Last week, this aspect of the defense relationship was in the headlines again with the holding of another dialogue between the two sides. Per Vietnam’s defense ministry, both sides held the first iteration of what was officially called the Vietnam-France Strategy and Defense Cooperation Dialogue. The dialogue was held in France from July 1 to 4, and it was led by Vietnam’s visiting Deputy Defense Minister Nguyen Chi Vinh and the Deputy Director General for International Relations and Strategy at the French Ministry of Defense Hervé de Bonnaventure.
During the dialogue, both sides took stock of the state of bilateral defense ties as well as discussed regional and international issues of mutual interest. With respect to bilateral defense ties, per the official account of the meeting by Vietnam’s defense ministry, though both sides said they were content with the development of ties in areas such as UN peacekeeping operations, personnel training, cyber security, and information exchange, they also agreed that those outcomes were not on par with the potential of the relationship and their expectations, and agreed to push forward collaboration in unspecified areas. Regarding regional and international issues, among the matters in focus unsurprisingly was France’s integration into ASEAN-led multilateral organizations, with Vietnam set to hold the ASEAN chair into 2020.

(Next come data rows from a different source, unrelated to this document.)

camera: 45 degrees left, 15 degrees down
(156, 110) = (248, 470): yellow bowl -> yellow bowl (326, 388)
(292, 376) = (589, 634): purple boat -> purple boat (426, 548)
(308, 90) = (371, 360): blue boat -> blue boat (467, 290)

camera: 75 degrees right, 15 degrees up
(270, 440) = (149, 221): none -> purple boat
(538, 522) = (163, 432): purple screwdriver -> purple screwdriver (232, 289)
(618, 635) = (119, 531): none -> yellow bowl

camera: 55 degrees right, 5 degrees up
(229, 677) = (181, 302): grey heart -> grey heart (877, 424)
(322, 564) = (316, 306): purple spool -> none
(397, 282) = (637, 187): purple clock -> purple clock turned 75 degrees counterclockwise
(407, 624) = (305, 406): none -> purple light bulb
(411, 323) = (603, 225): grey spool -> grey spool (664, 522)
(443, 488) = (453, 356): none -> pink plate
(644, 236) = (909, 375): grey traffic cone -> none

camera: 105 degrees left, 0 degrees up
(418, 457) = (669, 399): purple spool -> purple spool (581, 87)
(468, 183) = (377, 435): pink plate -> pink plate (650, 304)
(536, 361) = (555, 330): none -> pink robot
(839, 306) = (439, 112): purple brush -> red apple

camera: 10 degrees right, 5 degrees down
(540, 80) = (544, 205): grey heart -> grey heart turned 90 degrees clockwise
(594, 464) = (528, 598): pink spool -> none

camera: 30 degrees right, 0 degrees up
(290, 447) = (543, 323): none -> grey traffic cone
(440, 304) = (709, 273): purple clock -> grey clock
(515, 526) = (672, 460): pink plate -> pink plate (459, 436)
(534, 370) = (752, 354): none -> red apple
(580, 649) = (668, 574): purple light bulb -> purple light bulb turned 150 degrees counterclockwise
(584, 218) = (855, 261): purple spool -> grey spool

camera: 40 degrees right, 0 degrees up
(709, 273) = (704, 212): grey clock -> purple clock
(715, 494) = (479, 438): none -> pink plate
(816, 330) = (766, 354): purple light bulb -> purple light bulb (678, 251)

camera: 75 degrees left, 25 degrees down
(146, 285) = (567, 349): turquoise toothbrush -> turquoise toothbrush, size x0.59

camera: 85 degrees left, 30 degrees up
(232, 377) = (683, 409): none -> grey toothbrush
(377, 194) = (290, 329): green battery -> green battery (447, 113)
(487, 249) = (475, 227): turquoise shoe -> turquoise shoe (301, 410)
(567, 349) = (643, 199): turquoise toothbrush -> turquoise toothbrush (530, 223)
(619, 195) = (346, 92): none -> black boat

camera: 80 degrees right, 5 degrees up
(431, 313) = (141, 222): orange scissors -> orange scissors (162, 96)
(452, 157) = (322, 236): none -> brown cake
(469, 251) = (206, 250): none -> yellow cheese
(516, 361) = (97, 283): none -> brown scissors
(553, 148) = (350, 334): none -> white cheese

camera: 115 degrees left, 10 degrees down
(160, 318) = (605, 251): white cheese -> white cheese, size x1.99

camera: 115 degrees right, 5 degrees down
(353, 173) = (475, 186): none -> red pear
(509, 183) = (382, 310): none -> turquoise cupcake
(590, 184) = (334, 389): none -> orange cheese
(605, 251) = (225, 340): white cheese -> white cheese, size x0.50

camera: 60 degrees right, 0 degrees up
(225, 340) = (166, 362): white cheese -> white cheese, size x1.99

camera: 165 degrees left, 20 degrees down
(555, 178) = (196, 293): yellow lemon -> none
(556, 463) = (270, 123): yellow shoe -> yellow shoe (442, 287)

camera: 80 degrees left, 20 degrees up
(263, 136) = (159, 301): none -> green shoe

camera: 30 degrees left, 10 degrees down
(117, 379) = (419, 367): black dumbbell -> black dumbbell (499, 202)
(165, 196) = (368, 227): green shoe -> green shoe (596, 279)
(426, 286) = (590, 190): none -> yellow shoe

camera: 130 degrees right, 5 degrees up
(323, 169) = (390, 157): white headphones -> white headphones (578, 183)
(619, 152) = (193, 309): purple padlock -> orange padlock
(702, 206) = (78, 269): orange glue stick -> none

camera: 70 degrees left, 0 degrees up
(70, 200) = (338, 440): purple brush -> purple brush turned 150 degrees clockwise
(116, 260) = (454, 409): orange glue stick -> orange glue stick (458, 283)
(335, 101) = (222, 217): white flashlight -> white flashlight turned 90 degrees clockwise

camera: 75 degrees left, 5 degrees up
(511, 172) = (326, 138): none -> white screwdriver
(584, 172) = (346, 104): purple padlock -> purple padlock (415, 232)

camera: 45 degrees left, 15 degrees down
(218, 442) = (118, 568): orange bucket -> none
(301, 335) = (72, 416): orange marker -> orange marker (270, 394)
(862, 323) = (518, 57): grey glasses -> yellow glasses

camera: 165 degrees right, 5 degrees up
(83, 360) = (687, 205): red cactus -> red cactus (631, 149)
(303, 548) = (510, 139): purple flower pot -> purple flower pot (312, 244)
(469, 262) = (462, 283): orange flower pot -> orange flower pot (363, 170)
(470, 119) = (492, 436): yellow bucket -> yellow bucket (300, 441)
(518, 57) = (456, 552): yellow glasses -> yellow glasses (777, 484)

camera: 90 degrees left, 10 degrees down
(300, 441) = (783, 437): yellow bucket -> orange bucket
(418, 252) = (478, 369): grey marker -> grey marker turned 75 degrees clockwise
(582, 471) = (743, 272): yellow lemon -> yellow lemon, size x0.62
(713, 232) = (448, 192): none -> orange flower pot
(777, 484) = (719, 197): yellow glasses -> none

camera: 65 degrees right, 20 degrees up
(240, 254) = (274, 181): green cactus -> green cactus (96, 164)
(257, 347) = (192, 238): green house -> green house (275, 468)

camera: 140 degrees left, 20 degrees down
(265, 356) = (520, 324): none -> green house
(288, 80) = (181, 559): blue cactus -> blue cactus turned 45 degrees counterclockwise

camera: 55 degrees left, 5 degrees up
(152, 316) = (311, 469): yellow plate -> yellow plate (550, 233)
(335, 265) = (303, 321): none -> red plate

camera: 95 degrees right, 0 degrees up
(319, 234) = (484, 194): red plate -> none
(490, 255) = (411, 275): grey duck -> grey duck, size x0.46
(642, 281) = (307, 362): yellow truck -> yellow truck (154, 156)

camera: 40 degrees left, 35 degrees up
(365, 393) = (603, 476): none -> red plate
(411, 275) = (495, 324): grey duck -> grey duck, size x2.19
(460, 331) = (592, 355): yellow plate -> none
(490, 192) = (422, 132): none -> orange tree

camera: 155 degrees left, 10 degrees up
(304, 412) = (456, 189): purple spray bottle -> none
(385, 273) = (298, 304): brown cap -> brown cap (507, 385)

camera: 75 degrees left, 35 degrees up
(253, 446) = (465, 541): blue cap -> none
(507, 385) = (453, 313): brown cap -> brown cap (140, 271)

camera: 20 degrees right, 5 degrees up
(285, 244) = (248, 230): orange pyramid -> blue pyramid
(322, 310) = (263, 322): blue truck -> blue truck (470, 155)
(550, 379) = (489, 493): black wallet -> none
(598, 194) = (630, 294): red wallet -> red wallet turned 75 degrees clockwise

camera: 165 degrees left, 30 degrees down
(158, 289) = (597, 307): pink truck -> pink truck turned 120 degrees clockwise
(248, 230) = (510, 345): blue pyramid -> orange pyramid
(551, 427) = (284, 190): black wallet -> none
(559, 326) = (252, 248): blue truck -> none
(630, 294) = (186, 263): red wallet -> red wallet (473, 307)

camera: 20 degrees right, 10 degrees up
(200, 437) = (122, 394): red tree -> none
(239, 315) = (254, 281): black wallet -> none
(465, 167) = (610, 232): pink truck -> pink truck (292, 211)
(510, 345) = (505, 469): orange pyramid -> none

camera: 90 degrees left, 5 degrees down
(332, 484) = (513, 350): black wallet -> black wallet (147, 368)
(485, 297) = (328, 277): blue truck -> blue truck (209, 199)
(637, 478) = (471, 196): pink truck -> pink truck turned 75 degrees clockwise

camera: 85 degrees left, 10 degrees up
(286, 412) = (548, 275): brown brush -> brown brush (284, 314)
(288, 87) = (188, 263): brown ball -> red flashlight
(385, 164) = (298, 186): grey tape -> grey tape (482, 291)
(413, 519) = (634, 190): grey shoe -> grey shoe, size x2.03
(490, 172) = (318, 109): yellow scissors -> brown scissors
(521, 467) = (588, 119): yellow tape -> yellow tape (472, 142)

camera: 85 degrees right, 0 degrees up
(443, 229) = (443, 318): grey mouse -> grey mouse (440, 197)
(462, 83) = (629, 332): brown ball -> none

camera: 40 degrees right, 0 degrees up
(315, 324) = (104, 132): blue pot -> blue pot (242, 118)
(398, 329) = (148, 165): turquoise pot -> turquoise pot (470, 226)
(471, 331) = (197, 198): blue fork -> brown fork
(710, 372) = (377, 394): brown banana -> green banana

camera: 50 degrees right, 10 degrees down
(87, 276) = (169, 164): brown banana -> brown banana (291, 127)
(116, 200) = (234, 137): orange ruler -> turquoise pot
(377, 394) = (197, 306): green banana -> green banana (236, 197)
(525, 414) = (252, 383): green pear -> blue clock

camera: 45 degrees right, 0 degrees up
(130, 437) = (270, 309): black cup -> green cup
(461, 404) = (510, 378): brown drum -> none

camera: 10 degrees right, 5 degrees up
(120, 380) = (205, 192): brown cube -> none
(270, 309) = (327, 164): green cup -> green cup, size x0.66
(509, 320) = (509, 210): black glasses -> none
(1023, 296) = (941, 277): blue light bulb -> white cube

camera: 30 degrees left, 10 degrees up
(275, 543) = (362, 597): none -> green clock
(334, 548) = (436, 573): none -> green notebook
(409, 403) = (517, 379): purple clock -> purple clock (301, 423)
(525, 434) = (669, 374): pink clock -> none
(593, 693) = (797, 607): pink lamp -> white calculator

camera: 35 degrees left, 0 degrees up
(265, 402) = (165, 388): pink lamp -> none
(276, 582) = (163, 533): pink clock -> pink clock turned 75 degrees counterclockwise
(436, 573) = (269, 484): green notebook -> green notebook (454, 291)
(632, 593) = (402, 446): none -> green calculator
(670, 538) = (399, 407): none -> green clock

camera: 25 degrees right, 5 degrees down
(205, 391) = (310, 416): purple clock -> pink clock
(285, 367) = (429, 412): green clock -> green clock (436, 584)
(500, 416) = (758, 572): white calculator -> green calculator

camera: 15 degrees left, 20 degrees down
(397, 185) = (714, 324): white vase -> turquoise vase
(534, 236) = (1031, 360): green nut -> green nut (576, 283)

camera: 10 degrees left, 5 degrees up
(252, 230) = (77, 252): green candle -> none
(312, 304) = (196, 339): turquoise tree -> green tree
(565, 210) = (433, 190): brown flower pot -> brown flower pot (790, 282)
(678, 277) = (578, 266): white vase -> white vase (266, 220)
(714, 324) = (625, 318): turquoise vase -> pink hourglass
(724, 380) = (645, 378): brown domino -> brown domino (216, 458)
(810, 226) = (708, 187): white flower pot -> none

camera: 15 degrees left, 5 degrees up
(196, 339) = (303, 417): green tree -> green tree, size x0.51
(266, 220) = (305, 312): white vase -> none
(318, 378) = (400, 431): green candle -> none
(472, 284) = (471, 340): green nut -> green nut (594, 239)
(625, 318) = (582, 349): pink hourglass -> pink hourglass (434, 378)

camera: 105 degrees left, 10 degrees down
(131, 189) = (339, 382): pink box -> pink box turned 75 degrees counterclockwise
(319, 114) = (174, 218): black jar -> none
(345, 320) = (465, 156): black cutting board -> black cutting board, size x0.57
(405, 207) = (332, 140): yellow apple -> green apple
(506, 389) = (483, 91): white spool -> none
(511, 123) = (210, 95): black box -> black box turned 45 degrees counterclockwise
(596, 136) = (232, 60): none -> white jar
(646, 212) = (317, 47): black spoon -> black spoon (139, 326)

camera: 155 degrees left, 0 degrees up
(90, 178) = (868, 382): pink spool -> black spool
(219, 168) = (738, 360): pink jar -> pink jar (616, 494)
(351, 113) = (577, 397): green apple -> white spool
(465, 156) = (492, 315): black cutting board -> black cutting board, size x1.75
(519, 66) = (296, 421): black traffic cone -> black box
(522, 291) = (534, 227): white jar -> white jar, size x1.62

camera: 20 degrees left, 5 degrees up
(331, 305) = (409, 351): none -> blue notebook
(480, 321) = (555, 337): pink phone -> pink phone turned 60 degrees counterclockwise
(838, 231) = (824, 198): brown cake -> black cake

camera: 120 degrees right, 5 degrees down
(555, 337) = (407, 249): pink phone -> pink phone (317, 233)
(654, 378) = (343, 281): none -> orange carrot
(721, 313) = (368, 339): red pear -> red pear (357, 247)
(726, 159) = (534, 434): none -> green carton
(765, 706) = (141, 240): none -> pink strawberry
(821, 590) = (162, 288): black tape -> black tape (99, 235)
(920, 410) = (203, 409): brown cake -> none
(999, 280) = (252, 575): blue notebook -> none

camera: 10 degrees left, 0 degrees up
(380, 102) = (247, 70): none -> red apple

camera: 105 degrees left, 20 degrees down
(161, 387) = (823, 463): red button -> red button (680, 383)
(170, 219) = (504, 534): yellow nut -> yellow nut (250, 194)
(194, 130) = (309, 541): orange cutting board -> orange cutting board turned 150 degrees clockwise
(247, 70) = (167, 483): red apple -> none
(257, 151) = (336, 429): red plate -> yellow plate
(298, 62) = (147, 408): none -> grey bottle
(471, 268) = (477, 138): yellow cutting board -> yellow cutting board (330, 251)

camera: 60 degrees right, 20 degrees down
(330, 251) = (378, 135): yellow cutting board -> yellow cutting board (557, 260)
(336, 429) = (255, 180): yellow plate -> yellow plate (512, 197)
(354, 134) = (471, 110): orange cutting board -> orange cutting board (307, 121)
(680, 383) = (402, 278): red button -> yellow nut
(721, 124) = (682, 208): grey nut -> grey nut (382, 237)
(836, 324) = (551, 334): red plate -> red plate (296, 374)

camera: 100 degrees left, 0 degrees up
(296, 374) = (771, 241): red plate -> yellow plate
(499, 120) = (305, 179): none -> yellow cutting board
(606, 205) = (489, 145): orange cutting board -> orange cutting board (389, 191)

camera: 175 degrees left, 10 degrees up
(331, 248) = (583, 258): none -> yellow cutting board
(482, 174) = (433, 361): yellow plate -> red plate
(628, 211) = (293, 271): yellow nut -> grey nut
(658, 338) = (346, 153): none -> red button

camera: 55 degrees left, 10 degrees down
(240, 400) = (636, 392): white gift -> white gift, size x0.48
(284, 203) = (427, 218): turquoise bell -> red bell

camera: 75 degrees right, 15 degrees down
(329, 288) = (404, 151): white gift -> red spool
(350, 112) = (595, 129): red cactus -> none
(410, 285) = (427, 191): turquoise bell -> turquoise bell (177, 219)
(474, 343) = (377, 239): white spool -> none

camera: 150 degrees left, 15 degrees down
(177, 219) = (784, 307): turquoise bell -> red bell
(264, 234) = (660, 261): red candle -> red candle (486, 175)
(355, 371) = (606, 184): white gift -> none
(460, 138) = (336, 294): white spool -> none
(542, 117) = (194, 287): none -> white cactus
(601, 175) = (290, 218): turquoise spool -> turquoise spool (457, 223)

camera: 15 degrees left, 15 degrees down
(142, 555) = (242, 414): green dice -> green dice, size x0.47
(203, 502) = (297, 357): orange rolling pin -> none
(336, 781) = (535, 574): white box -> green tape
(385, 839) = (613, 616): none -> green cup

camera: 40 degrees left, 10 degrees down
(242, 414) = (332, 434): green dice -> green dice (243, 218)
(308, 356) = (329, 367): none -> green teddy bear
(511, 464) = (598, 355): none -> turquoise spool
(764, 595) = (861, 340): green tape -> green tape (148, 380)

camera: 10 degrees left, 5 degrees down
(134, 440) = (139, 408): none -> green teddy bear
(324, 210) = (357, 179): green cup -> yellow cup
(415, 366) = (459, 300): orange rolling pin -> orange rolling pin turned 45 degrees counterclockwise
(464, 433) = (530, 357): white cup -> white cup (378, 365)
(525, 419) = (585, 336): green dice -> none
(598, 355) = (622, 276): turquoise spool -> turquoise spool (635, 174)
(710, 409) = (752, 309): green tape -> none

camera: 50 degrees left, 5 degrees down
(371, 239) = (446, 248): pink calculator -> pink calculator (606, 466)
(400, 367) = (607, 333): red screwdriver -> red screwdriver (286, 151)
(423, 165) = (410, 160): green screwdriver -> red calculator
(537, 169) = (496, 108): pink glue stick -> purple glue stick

Both sides also reflected on the significance of the new mechanism within their bilateral defense relationship. Vinh in particular noted that this marked the first real advancement of an additional form of collaboration within the Vietnam-France Joint Committee on Defense Cooperation.
Apart from the Dialogue itself, Vinh’s visit also saw him undertake a series of other defense related interactions as well. This include talks with Bernard Rogel, the chief of staff of the French president, as well as a courtesy call on Geneviève Darrieussecq, the minister of state attached to the minister for the French Armed Forces, where they agreed to establish a Vietnam-France working group consisting of Vietnamese and French military history experts to facilitate information exchange and the sorting of legacy issues related to the Indochina War.
Unsurprisingly, not much more in terms of specifics were publicly disclosed about the private deliberations between the two sides. Nonetheless, given France’s ongoing efforts to boost its ties with Southeast Asian states in the Indo-Pacific and Vietnam’s desire to continue to develop ties with a wide range of powers in its foreign relations, the state of France-Vietnam defense relations will continue to be one among many of the alignments to watch in the region.